Electronic design files:
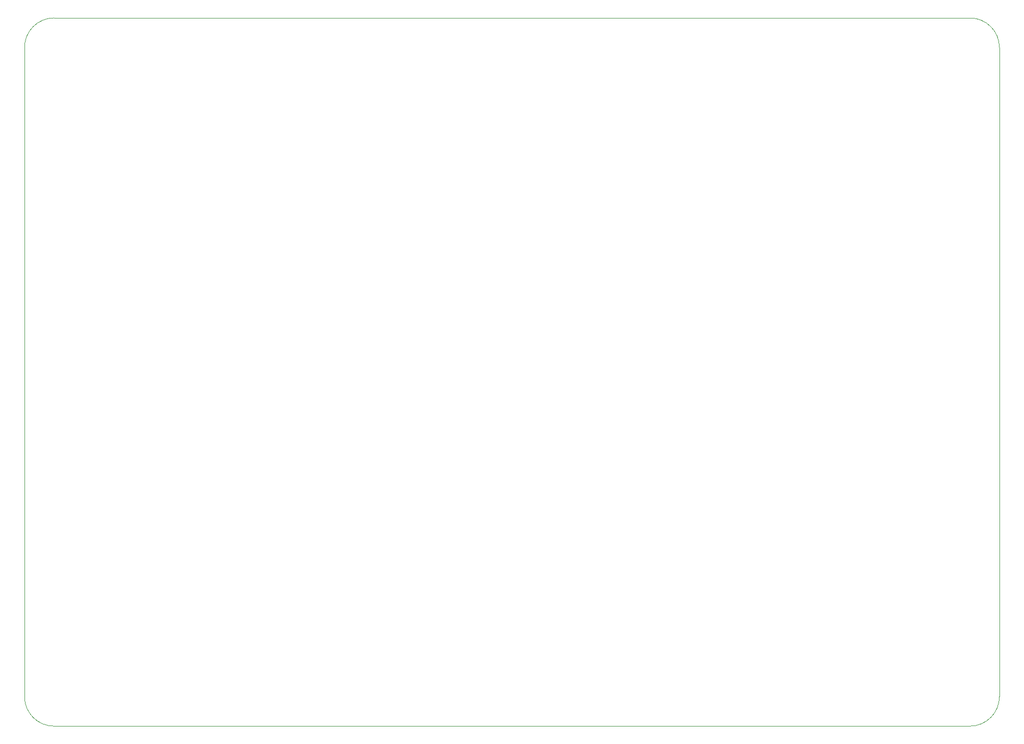
<source format=gm1>
%TF.GenerationSoftware,KiCad,Pcbnew,9.0.4*%
%TF.CreationDate,2026-02-17T14:13:00+01:00*%
%TF.ProjectId,TEST_PCB,54455354-5f50-4434-922e-6b696361645f,rev?*%
%TF.SameCoordinates,Original*%
%TF.FileFunction,Profile,NP*%
%FSLAX46Y46*%
G04 Gerber Fmt 4.6, Leading zero omitted, Abs format (unit mm)*
G04 Created by KiCad (PCBNEW 9.0.4) date 2026-02-17 14:13:00*
%MOMM*%
%LPD*%
G01*
G04 APERTURE LIST*
%TA.AperFunction,Profile*%
%ADD10C,0.050000*%
%TD*%
G04 APERTURE END LIST*
D10*
X207600000Y-36800000D02*
G75*
G02*
X212600000Y-41800000I0J-5000000D01*
G01*
X47600000Y-41800000D02*
G75*
G02*
X52600000Y-36800000I5000000J0D01*
G01*
X212600000Y-151800000D02*
G75*
G02*
X207600000Y-156800000I-5000000J0D01*
G01*
X52600000Y-156800000D02*
G75*
G02*
X47600000Y-151800000I0J5000000D01*
G01*
X52600000Y-36800000D02*
X207600000Y-36800000D01*
X212600000Y-41800000D02*
X212600000Y-151800000D01*
X47600000Y-151800000D02*
X47600000Y-41800000D01*
X207600000Y-156800000D02*
X52600000Y-156800000D01*
M02*

</source>
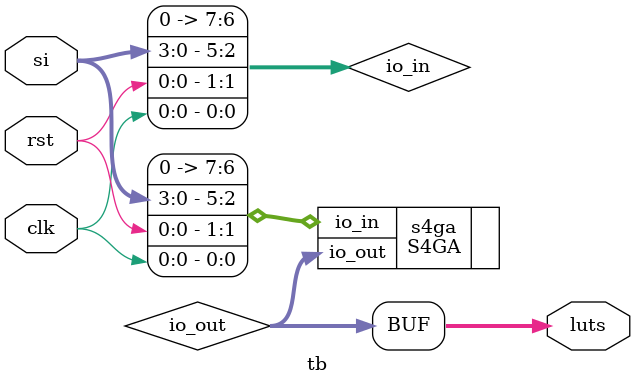
<source format=v>
`default_nettype none
`timescale 1ns/1ps

/*
this testbench just instantiates the module and makes some convenient wires
that can be driven / tested by the cocotb test.py
*/

module tb(
	input wire			clk,
	input wire			rst,
	input wire [3:0]	si,
	output wire [7:0]	luts
);
	initial begin
		$dumpfile ("tb.vcd");
		$dumpvars (0, tb);
		#1;
	end

	wire [7:0] io_in = {2'b0, si, rst, clk};
	wire [7:0] io_out;
	assign luts = io_out;

	S4GA #(.N(16), .K(4), .SI_W(4)) s4ga(.io_in, .io_out);
endmodule

</source>
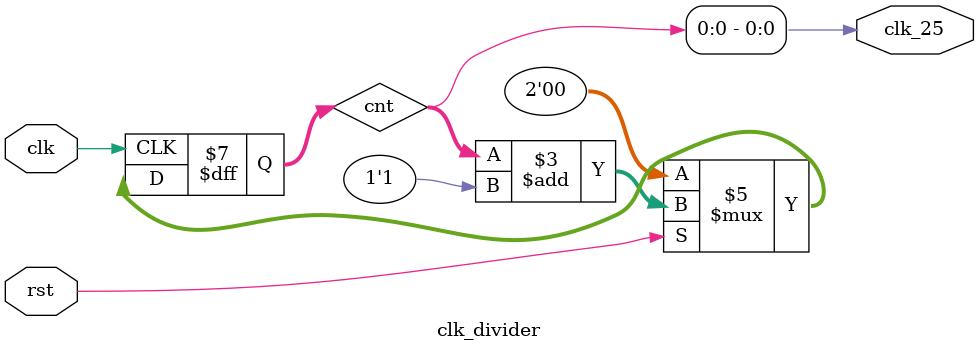
<source format=v>
module clk_divider(input clk,
						 input rst,
						 output clk_25 
							);
								reg [1:0] cnt;
								always@(posedge clk)
											if (~rst) cnt <= 2'b0;
											    else cnt <= cnt + 1'b1;
								assign clk_25 = cnt[0];				 
endmodule							
</source>
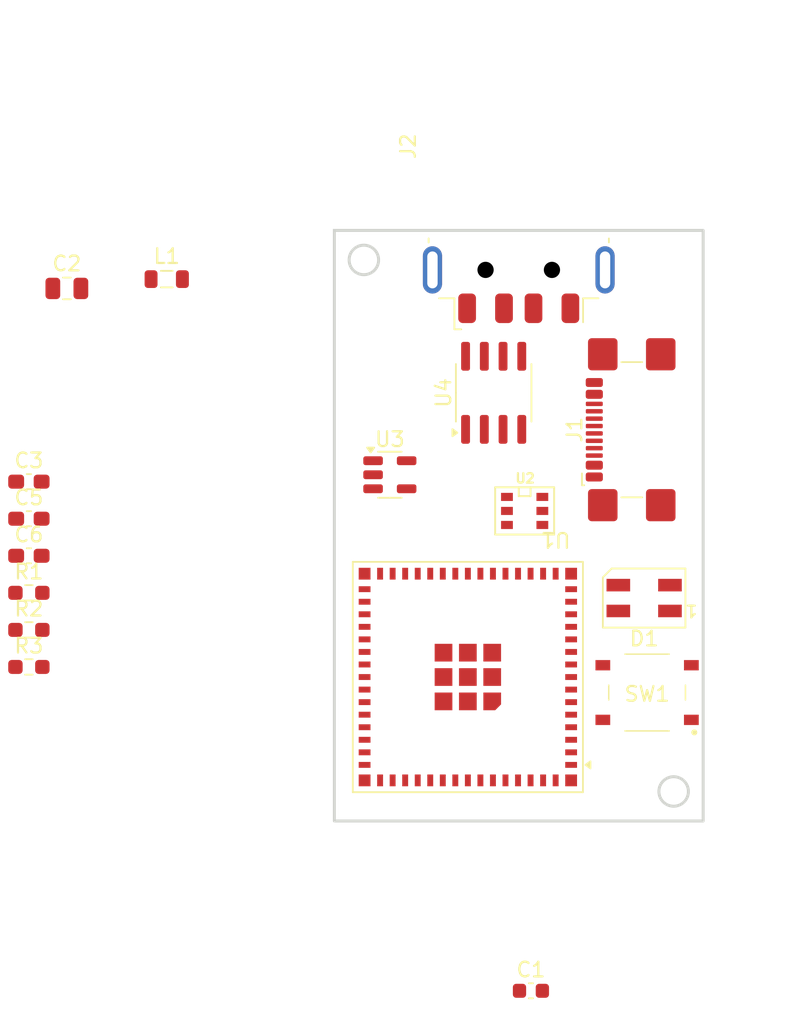
<source format=kicad_pcb>
(kicad_pcb
	(version 20241229)
	(generator "pcbnew")
	(generator_version "9.0")
	(general
		(thickness 1.6)
		(legacy_teardrops no)
	)
	(paper "A4")
	(layers
		(0 "F.Cu" signal)
		(2 "B.Cu" signal)
		(9 "F.Adhes" user "F.Adhesive")
		(11 "B.Adhes" user "B.Adhesive")
		(13 "F.Paste" user)
		(15 "B.Paste" user)
		(5 "F.SilkS" user "F.Silkscreen")
		(7 "B.SilkS" user "B.Silkscreen")
		(1 "F.Mask" user)
		(3 "B.Mask" user)
		(17 "Dwgs.User" user "User.Drawings")
		(19 "Cmts.User" user "User.Comments")
		(21 "Eco1.User" user "User.Eco1")
		(23 "Eco2.User" user "User.Eco2")
		(25 "Edge.Cuts" user)
		(27 "Margin" user)
		(31 "F.CrtYd" user "F.Courtyard")
		(29 "B.CrtYd" user "B.Courtyard")
		(35 "F.Fab" user)
		(33 "B.Fab" user)
		(39 "User.1" user)
		(41 "User.2" user)
		(43 "User.3" user)
		(45 "User.4" user)
	)
	(setup
		(pad_to_mask_clearance 0)
		(allow_soldermask_bridges_in_footprints no)
		(tenting front back)
		(pcbplotparams
			(layerselection 0x00000000_00000000_55555555_5755f5ff)
			(plot_on_all_layers_selection 0x00000000_00000000_00000000_00000000)
			(disableapertmacros no)
			(usegerberextensions no)
			(usegerberattributes yes)
			(usegerberadvancedattributes yes)
			(creategerberjobfile yes)
			(dashed_line_dash_ratio 12.000000)
			(dashed_line_gap_ratio 3.000000)
			(svgprecision 4)
			(plotframeref no)
			(mode 1)
			(useauxorigin no)
			(hpglpennumber 1)
			(hpglpenspeed 20)
			(hpglpendiameter 15.000000)
			(pdf_front_fp_property_popups yes)
			(pdf_back_fp_property_popups yes)
			(pdf_metadata yes)
			(pdf_single_document no)
			(dxfpolygonmode yes)
			(dxfimperialunits yes)
			(dxfusepcbnewfont yes)
			(psnegative no)
			(psa4output no)
			(plot_black_and_white yes)
			(plotinvisibletext no)
			(sketchpadsonfab no)
			(plotpadnumbers no)
			(hidednponfab no)
			(sketchdnponfab yes)
			(crossoutdnponfab yes)
			(subtractmaskfromsilk no)
			(outputformat 1)
			(mirror no)
			(drillshape 0)
			(scaleselection 1)
			(outputdirectory "gbr/")
		)
	)
	(net 0 "")
	(net 1 "unconnected-(U1-IO41-Pad37)")
	(net 2 "unconnected-(U1-RXD0-Pad40)")
	(net 3 "unconnected-(U1-IO47-Pad27)")
	(net 4 "unconnected-(U1-IO46-Pad44)")
	(net 5 "unconnected-(U1-IO39-Pad35)")
	(net 6 "unconnected-(U1-IO16-Pad20)")
	(net 7 "14")
	(net 8 "15")
	(net 9 "unconnected-(U1-IO40-Pad36)")
	(net 10 "unconnected-(U1-IO38-Pad34)")
	(net 11 "1")
	(net 12 "unconnected-(U1-IO34-Pad29)")
	(net 13 "2")
	(net 14 "unconnected-(U1-IO45-Pad41)")
	(net 15 "unconnected-(U1-IO21-Pad25)")
	(net 16 "unconnected-(U1-TXD0-Pad39)")
	(net 17 "unconnected-(U1-IO26-Pad26)")
	(net 18 "4")
	(net 19 "unconnected-(U1-IO48-Pad30)")
	(net 20 "unconnected-(U1-IO35-Pad31)")
	(net 21 "unconnected-(U1-IO42-Pad38)")
	(net 22 "unconnected-(U1-IO37-Pad33)")
	(net 23 "unconnected-(U1-IO36-Pad32)")
	(net 24 "GND")
	(net 25 "VCC_5V")
	(net 26 "VCC_3.3V")
	(net 27 "D+")
	(net 28 "D-")
	(net 29 "Net-(U3-SW)")
	(net 30 "unconnected-(U1-IO33-Pad28)")
	(net 31 "3")
	(net 32 "DMX+")
	(net 33 "DMX-")
	(net 34 "Net-(J1-D--PadA7)")
	(net 35 "Net-(J1-CC2)")
	(net 36 "Net-(J1-D+-PadA6)")
	(net 37 "unconnected-(J1-SBU2-PadB8)")
	(net 38 "Net-(J1-CC1)")
	(net 39 "unconnected-(J1-SBU1-PadA8)")
	(net 40 "unconnected-(D1-DOUT-Pad1)")
	(net 41 "unconnected-(U1-IO13-Pad17)")
	(net 42 "unconnected-(U1-IO5-Pad9)")
	(net 43 "unconnected-(U1-IO9-Pad13)")
	(net 44 "unconnected-(U1-IO0-Pad4)")
	(net 45 "unconnected-(U1-IO10-Pad14)")
	(net 46 "unconnected-(U1-IO11-Pad15)")
	(net 47 "unconnected-(U1-IO12-Pad16)")
	(net 48 "unconnected-(U1-IO6-Pad10)")
	(net 49 "unconnected-(U1-IO7-Pad11)")
	(net 50 "unconnected-(U1-EN-Pad45)")
	(net 51 "unconnected-(U1-IO8-Pad12)")
	(net 52 "unconnected-(U1-IO17-Pad21)")
	(net 53 "unconnected-(U1-IO18-Pad22)")
	(footprint "Connector_USB:USB_C_Receptacle_GCT_USB4110" (layer "F.Cu") (at 108.8 93.5 90))
	(footprint "Resistor_SMD:R_0603_1608Metric_Pad0.98x0.95mm_HandSolder" (layer "F.Cu") (at 66.7935 104.546))
	(footprint "Resistor_SMD:R_0603_1608Metric_Pad0.98x0.95mm_HandSolder" (layer "F.Cu") (at 66.7935 107.056))
	(footprint "LED_SMD:LED_SK6812MINI_PLCC4_3.5x3.5mm_P1.75mm" (layer "F.Cu") (at 108.5 104.9 180))
	(footprint "RF_Module:ESP32-S2-MINI-1U" (layer "F.Cu") (at 96.55 110.25 180))
	(footprint "Capacitor_SMD:C_0603_1608Metric" (layer "F.Cu") (at 100.825 131.5))
	(footprint "Package_TO_SOT_SMD:TSOT-23-5" (layer "F.Cu") (at 91.2625 96.55))
	(footprint "Resistor_SMD:R_0603_1608Metric_Pad0.98x0.95mm_HandSolder" (layer "F.Cu") (at 66.7935 109.566))
	(footprint "Package_SO:SOIC-8_3.9x4.9mm_P1.27mm" (layer "F.Cu") (at 98.3 91 90))
	(footprint "footprints:IP4234CZ6_SOT-457-6" (layer "F.Cu") (at 100.4 99))
	(footprint "footprints:PTS526SM15SMTR2LFS" (layer "F.Cu") (at 108.7 111.3 180))
	(footprint "Capacitor_SMD:C_0603_1608Metric_Pad1.08x0.95mm_HandSolder" (layer "F.Cu") (at 66.7935 102.036))
	(footprint "Capacitor_SMD:C_0603_1608Metric_Pad1.08x0.95mm_HandSolder" (layer "F.Cu") (at 66.7935 99.526))
	(footprint "Inductor_SMD:L_0805_2012Metric" (layer "F.Cu") (at 76.1375 83.3))
	(footprint "Connector_USB:USB_A_Molex_48037-2200_Horizontal" (layer "F.Cu") (at 100 74.3 90))
	(footprint "Capacitor_SMD:C_0603_1608Metric_Pad1.08x0.95mm_HandSolder" (layer "F.Cu") (at 66.7935 97.016))
	(footprint "Capacitor_SMD:C_0805_2012Metric" (layer "F.Cu") (at 69.3675 83.93))
	(gr_circle
		(center 89.5 82)
		(end 89.5 83)
		(stroke
			(width 0.2)
			(type solid)
		)
		(fill no)
		(layer "Edge.Cuts")
		(uuid "0d7af982-9c2d-48f4-a261-8c2f1285f7b8")
	)
	(gr_rect
		(start 87.5 80)
		(end 112.5 120)
		(stroke
			(width 0.2)
			(type solid)
		)
		(fill no)
		(layer "Edge.Cuts")
		(uuid "6d4d9362-2793-47a3-9e72-f56a420f815b")
	)
	(gr_circle
		(center 110.5 118)
		(end 110.5 119)
		(stroke
			(width 0.2)
			(type solid)
		)
		(fill no)
		(layer "Edge.Cuts")
		(uuid "a5b17b87-9868-4fb9-bdc2-1957ce0d913d")
	)
	(embedded_fonts no)
)

</source>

| Problem to work on |
Retyping should start at the first line of the data above and stop after the line with "G04 Gerber Fmt", and no picture should be included.

| Output |
<source format=gm1>
%TF.GenerationSoftware,KiCad,Pcbnew,9.0.4*%
%TF.CreationDate,2026-02-17T14:13:00+01:00*%
%TF.ProjectId,TEST_PCB,54455354-5f50-4434-922e-6b696361645f,rev?*%
%TF.SameCoordinates,Original*%
%TF.FileFunction,Profile,NP*%
%FSLAX46Y46*%
G04 Gerber Fmt 4.6, Leading zero omitted, Abs format (unit mm)*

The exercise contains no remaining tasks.